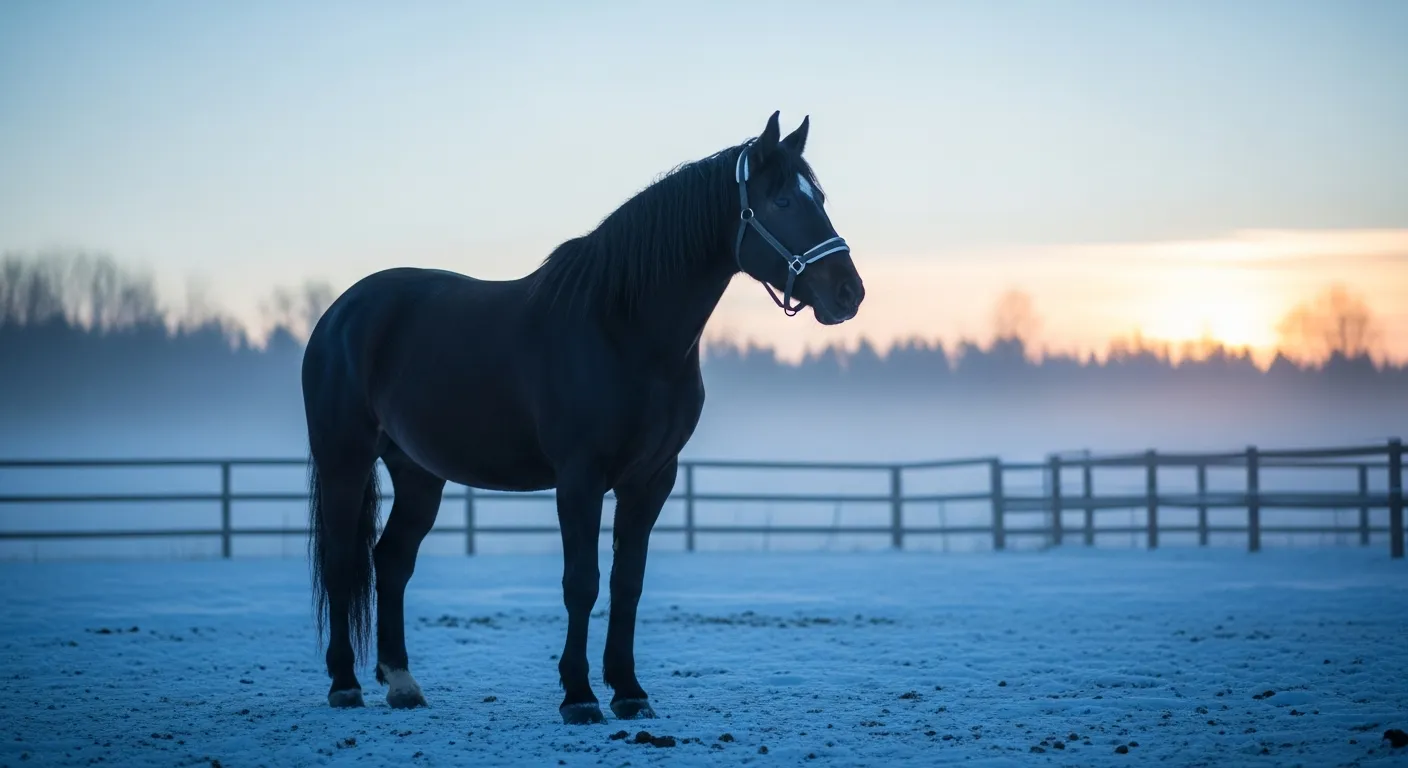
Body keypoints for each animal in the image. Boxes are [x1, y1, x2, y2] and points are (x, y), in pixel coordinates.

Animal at [301, 110, 866, 724]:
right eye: (782, 201)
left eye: (820, 198)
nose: (849, 292)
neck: (622, 330)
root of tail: (340, 314)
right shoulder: (580, 478)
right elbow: (582, 583)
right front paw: (579, 695)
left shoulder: (651, 479)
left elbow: (627, 584)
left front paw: (629, 690)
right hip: (345, 460)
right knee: (341, 560)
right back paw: (343, 683)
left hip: (418, 472)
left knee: (392, 561)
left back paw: (402, 682)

++++++++++

**How to complete this task**
Every record above should be duplicated precisely, with the images removed.

**Reply to the task**
Body keypoints for each animal in the image. Boxes are [x1, y1, x2, y2] and points are (x, y), in pixel coordinates.

Animal at [301, 110, 866, 724]:
right eye: (782, 201)
left eye: (820, 198)
nose: (849, 292)
neck: (622, 330)
root of tail: (340, 314)
right shoulder: (580, 478)
right elbow: (582, 583)
right front paw: (579, 695)
left shoulder: (651, 479)
left elbow: (627, 584)
left front paw: (629, 690)
right hip: (345, 460)
right knee: (341, 560)
right back paw: (343, 683)
left hip: (418, 472)
left knee: (392, 561)
left back paw: (402, 682)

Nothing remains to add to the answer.